# Dovetail routing



## R-Man (May 28, 2006)

I am fairly new to routing and have a lots of questions. When using a dovetail jig, I seem to burn up bits fairly quick. But due to reading the forum religiously I realize that I should make small multible passes before I make the final cut with the dove tail bit and to also use a better bit other than the "elcheapo." My question is what type of bit should I use to make the initial passes? I would think a straight bit or something similar.


----------



## kp91 (Sep 10, 2004)

If you are having a hard time cutting dovetails into hardwood using just your dovetail bit, using a straight bit first is the way to go. A 1/4 inch bit should work. As far as bits go, any decent carbide trick should work well. (high speed steel bits aren't worth buying anymore...)
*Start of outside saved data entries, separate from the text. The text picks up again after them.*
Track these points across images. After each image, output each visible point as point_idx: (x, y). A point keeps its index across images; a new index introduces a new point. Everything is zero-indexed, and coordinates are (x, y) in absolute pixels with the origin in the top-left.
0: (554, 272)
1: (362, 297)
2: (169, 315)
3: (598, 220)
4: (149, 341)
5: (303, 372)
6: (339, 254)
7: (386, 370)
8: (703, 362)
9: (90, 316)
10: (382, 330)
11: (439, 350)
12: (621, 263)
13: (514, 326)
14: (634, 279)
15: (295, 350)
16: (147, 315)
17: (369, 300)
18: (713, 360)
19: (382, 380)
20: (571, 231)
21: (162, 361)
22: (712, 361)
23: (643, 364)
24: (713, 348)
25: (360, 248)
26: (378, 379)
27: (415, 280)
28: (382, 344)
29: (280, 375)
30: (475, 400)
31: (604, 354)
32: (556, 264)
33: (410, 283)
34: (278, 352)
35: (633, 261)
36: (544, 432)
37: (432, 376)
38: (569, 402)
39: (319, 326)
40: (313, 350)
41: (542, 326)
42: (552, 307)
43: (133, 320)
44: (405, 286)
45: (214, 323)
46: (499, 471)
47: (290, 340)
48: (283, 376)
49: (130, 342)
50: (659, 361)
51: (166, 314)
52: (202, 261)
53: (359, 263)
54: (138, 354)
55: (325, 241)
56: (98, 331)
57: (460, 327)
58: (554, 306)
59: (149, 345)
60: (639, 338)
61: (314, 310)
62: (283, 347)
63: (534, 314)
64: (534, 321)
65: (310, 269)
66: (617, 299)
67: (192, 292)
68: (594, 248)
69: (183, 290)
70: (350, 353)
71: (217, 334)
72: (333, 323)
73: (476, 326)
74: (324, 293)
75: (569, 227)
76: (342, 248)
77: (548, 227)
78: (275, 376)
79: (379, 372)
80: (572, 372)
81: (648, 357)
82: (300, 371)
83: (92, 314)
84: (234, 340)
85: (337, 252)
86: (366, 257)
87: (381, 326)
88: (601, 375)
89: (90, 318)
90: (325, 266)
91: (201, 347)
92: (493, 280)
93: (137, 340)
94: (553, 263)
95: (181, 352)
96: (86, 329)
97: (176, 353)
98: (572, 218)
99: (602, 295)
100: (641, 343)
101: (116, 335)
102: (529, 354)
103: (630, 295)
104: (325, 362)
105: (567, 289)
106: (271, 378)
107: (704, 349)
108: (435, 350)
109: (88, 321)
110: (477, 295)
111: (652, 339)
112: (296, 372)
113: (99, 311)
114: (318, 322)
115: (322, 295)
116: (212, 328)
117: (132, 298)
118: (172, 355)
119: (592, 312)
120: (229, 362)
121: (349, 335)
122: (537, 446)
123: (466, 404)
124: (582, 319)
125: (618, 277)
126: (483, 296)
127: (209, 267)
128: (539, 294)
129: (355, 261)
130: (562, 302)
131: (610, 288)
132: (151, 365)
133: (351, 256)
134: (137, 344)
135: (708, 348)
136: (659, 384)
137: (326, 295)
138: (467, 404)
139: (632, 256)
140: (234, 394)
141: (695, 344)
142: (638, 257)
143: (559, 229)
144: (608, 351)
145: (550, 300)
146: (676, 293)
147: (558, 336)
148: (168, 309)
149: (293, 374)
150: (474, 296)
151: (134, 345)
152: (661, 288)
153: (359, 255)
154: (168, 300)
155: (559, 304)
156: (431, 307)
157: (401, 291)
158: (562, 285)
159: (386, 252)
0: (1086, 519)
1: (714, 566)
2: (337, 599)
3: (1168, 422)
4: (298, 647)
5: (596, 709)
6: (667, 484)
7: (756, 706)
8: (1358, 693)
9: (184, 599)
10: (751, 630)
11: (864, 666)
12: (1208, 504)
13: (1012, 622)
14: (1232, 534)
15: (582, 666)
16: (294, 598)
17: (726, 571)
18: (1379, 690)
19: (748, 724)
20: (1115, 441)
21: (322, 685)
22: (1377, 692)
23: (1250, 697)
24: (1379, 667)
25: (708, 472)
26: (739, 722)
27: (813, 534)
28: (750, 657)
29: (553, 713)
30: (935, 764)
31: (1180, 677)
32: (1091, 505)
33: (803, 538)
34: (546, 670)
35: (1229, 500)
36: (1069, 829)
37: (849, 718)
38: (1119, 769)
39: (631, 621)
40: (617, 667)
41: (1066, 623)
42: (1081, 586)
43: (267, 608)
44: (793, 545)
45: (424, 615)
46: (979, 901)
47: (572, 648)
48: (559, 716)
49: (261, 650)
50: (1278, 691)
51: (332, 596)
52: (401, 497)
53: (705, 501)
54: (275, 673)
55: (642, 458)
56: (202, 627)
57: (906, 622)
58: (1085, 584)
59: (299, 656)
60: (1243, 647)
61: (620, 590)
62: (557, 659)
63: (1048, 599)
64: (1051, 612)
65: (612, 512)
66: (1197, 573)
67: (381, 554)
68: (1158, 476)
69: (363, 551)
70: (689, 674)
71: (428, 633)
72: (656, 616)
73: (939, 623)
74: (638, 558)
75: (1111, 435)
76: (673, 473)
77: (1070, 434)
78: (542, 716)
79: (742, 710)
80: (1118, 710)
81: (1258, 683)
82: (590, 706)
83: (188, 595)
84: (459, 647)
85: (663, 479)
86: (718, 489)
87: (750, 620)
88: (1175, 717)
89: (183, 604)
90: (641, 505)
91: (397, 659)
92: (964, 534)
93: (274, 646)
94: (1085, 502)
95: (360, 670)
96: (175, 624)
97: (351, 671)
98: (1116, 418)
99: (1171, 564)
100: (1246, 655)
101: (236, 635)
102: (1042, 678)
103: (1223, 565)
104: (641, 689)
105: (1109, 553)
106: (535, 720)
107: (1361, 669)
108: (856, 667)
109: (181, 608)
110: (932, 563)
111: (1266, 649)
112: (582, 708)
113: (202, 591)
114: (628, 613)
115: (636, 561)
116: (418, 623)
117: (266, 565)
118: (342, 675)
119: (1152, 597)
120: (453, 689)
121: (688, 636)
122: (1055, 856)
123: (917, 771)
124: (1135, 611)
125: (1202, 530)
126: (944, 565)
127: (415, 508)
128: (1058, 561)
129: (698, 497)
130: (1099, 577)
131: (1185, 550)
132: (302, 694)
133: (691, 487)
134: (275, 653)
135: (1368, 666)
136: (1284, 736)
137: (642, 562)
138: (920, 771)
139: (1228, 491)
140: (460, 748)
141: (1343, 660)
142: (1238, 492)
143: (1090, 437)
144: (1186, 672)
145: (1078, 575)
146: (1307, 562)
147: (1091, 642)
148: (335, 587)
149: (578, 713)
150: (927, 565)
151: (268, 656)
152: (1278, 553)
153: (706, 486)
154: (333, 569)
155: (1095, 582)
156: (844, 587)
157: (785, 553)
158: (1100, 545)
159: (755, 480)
If you're trying to feed the bit too fast, that can cause problems as well. If you are having to force the router into the wood, than maybe you're overworking the bit. If your router is variable speed, go ahead and crank it up a little faster.


----------



## bobj3 (Jan 17, 2006)

Hi R-Man

Here's a little trick I use on hardwood when I can get by with it,,

I run it over one of the dado saw blades on the table saw, this will remove part of the stock and let the dovetail work a bit easyer,, you can use the standard 1/4" router bit but it's hard on that little bit and the table saw is just idle so to say and you don't need to switch bits on the router table BUT the dovetail bit should be used in one pass that's to say you should not move the bit up or down ...once you have it set..

BUT one more note ,when using a standard 1/2" 14 dge. dovetail bit you don't want to go more the 3/8" deep it can be less like 1/4" deep and it work just as well and it's easyer to get the job done..your asking the little bit to do alot work... it's always best to go into the dovetail slot and then with care backout of the dovetail slot this will give you a nice clean cut...and remove the fuzz in hardwood cuts...

Always buy the best bit you can find for dovetail work no other bit works ask hard as they do.. 

Think of it like when you cut a 45 deg. on your table saw, your saw must work harder to get he job done...compound cut in away..


=======


----------



## challagan (Feb 7, 2006)

Good info guys! Thanks.

Corey


----------



## R-Man (May 28, 2006)

Thanks guys
R-Man


----------